The owner of Talkeetna's only marijuana shop wants to expand his operations into a downtown Anchorage building across from Nordstrom, with the idea of putting an Alaska mountaineering and aviation museum and gallery on the ground floor and a dispensary upstairs.
Some neighbors say it's a great idea, but the problem is the location: There's an alternative high school for troubled teenagers a few blocks away, too close under city zoning law.
Meanwhile, other neighbors question whether there could be too many pot shops in downtown Anchorage. Three marijuana stores are open downtown and three more are taking final steps to open.
The proposal comes from Joe McAneney, who owns the High Expedition, the first and so far only pot shop in Talkeetna. He said he wants to call the museum and gallery "The Legendaries" and display photographs, prints and memorabilia of Ray Genet, a Denali climbing pioneer, and Don Sheldon, a famous Alaska bush pilot. He said he also hopes the collection will include vintage prints from photographer Bradford Washburn, a scientist and cartographer who was the first to map the Alaska Range.
By emphasizing a museum and gallery that caters to tourists, McAneney is hopeful he can encourage neighbors to allow him to open closer to the school than the law allows.
"Look at this amazing Alaska history, look at what we're trying to do in downtown," McAneney said. "It's a shame to have it all go away because I can't get a small variance for the shop."
To win support for his store in Talkeetna, McAneney drummed up the historic location, a log cabin that housed Genet's guide service. Genet's face is on McAneney's store logo, and McAneney referred to the store as "a Ray Genet museum that sells cannabis."
McAneney has brought a similar playbook to Anchorage. The building at the corner of Sixth Avenue and D Street, previously occupied by Crush Wine Bistro, used to house the office of famed aviator Bob Reeve of Reeve Aviation Airways, McAneney said. Of the 3,700 square foot building, the marijuana shop would take up about 400 feet, with the rest dedicated to the museum and gallery, McAneney said.
The museum and gallery would be family-friendly, McAneney said. The upstairs pot shop, meanwhile, would only be open to people 21 and older.
McAneney, who lives in Talkeetna, has been leasing the building since December and traveling regularly to Anchorage for community meetings.
For his proposal to have any chance with the city's elected representatives, McAneney needs support from the Downtown Community Council. He said he's planning to make a formal presentation in early June.
At a recent meeting of the council's marijuana and alcohol committee, council members had some questions.
City law measures the allowed distance between marijuana shops and schools as a straight line, instead of by walking distance.

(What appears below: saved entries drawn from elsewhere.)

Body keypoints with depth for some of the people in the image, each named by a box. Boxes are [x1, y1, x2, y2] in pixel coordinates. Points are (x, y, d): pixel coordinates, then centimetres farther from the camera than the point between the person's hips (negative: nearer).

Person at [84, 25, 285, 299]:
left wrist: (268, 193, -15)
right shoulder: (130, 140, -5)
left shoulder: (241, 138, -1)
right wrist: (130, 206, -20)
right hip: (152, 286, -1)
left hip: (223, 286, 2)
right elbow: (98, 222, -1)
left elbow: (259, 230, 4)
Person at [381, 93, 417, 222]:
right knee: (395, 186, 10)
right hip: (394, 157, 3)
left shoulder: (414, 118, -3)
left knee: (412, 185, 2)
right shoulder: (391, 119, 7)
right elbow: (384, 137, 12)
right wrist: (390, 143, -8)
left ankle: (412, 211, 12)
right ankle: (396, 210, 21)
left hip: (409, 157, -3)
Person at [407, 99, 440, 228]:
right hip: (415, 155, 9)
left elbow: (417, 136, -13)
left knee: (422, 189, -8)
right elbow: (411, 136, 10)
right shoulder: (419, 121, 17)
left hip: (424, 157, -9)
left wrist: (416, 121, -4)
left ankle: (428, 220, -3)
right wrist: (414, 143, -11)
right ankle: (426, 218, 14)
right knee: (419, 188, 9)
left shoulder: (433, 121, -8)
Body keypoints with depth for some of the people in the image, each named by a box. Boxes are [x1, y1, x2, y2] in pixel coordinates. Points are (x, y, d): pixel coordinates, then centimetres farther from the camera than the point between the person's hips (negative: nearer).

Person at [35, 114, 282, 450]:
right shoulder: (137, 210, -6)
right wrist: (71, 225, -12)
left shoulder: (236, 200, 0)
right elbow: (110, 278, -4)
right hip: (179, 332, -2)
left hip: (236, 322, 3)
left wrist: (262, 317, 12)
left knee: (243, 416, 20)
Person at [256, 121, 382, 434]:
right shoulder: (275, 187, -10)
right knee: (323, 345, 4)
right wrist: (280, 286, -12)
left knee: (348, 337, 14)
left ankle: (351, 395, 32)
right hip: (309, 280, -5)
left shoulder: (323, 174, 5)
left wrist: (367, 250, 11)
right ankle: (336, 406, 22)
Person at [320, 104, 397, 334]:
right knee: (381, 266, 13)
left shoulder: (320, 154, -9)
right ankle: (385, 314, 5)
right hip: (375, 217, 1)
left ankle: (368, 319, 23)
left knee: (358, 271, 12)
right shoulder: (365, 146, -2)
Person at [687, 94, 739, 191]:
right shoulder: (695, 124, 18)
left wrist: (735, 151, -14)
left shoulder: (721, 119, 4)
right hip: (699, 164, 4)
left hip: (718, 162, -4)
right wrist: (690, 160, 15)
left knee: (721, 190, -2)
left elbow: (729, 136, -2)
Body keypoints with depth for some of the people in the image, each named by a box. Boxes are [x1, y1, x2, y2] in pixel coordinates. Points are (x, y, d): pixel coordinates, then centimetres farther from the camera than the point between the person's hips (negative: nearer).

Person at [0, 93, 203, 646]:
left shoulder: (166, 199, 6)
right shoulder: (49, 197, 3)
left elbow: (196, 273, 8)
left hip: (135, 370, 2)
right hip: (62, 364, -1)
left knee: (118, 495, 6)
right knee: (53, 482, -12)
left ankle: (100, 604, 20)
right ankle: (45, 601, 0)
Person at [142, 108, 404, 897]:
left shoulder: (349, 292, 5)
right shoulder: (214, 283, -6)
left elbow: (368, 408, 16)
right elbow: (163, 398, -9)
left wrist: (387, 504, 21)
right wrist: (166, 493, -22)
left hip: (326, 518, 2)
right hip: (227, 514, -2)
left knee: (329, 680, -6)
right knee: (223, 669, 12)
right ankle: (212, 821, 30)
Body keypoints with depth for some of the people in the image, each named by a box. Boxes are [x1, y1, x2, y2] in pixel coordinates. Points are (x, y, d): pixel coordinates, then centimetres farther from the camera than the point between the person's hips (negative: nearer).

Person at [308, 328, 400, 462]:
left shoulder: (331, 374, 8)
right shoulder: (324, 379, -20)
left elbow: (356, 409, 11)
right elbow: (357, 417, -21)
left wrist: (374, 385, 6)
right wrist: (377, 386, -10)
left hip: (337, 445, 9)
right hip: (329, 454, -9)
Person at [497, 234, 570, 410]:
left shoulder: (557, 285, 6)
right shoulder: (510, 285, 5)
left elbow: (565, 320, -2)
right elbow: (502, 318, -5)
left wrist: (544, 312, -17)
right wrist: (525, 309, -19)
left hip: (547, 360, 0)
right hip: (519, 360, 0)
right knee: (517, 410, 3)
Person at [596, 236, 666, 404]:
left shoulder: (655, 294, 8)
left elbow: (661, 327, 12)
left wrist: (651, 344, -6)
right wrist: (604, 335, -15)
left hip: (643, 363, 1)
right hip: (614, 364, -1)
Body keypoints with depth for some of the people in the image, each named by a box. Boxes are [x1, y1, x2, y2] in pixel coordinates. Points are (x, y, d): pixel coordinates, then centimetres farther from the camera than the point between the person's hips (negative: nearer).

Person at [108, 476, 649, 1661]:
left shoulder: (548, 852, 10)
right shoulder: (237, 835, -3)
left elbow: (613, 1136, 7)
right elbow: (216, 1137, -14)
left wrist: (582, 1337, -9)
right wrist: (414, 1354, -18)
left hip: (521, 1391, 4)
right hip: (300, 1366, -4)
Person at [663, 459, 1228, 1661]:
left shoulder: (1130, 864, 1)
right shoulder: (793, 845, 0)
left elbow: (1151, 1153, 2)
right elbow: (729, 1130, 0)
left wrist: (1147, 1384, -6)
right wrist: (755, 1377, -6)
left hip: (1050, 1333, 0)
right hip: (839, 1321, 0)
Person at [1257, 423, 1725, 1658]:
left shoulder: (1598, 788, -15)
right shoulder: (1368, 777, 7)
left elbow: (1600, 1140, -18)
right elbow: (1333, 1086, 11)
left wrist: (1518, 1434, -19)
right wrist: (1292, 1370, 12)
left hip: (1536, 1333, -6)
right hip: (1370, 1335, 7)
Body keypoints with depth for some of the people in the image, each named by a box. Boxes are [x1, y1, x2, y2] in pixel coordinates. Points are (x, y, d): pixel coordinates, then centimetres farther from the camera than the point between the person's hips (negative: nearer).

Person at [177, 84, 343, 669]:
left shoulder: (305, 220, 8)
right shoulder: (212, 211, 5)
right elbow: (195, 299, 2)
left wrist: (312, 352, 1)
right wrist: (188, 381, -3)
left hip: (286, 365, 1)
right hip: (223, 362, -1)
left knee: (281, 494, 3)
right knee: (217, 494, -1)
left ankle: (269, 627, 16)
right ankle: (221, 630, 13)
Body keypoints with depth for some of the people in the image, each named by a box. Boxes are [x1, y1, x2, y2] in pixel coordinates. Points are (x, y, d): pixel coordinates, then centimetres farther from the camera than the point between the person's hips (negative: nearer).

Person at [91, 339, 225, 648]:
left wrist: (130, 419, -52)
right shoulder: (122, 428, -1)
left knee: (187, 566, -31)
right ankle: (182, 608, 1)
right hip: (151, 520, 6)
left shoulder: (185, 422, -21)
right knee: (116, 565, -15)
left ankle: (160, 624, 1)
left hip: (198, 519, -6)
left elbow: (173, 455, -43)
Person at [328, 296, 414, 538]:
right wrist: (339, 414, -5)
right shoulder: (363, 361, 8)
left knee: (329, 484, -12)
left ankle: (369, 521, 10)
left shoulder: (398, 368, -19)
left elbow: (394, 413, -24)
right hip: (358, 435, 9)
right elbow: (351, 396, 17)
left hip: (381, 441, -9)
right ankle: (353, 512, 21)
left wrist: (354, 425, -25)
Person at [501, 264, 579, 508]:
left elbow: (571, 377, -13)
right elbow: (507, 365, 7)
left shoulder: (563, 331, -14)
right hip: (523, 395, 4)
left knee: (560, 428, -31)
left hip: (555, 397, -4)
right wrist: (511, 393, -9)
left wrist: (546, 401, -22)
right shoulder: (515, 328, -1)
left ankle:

That puts McAneney's proposed business within 500 feet of the Anchorage Vocational Academic Institute of Learning, also known as AVAIL, a small alternative high school on the first floor of the Fifth Avenue parking garage. The school serves about 100 students who dropped out of traditional schools.
One pot business, Green Room AK, is already located within 500 feet of the school, based on the city's measuring methods. But that business began its application before the city passed new restrictions on distances to schools, said city planner Ryan Yelle.
At the council's committee meeting, downtown council member Russ Reno said he was a big fan of McAneney's idea for a museum. But he said he was wary of setting a precedent in city zoning law and wanted McAneney to provide more information. McAneney would be the first marijuana operator in Anchorage to seek a zoning exception.
Elected representatives and downtown leaders echoed Reno's concerns.
"Personally, I think it's a pretty great business idea," said Christopher Constant, the Anchorage Assemblyman representing downtown. "I think they're stuck though, because the land use in that area is just not going to allow it."
Jamie Boring, the executive director of the Anchorage Downtown Partnership, praised the marijuana businesses that are already open downtown, saying they were well-maintained, brightly lit and tightly secured. But Boring said he doubted any downtown businesses would support an exception to the current rules while the industry is still so new.
There's also a parallel concern about the number of pot businesses downtown, Constant said. There are currently three pot shops in downtown Anchorage, but three more have conditional approval. On one stretch of Fifth Avenue, one shop is open, another is on track to open and a third is in the application process, all within a few hundred feet.
At Wednesday's downtown council committee meeting, Silvia Villamides, the chair of the committee, said she was pro-business. But Villamides also said there had been an outcry about six months ago over a perception that pot businesses were flooding downtown. Council member Patrick McDonnell, who lives downtown, said he was trying to consider what a concentration of pot shops would mean for downtown residents.
McAneney brought to the meeting a presentation he'd created to argue there was a denser concentration of pot shops in downtown Eugene, Oregon and Denver, Colorado, than in Anchorage. There's also very limited real estate downtown, McAneney said.
He said the market would decide which of the shops survived.
"These businesses, they should be welcome," McAneney said. "If there are 100 in downtown Anchorage, it does not mean more people smoke weed, it means a free market and people are going to go out of business."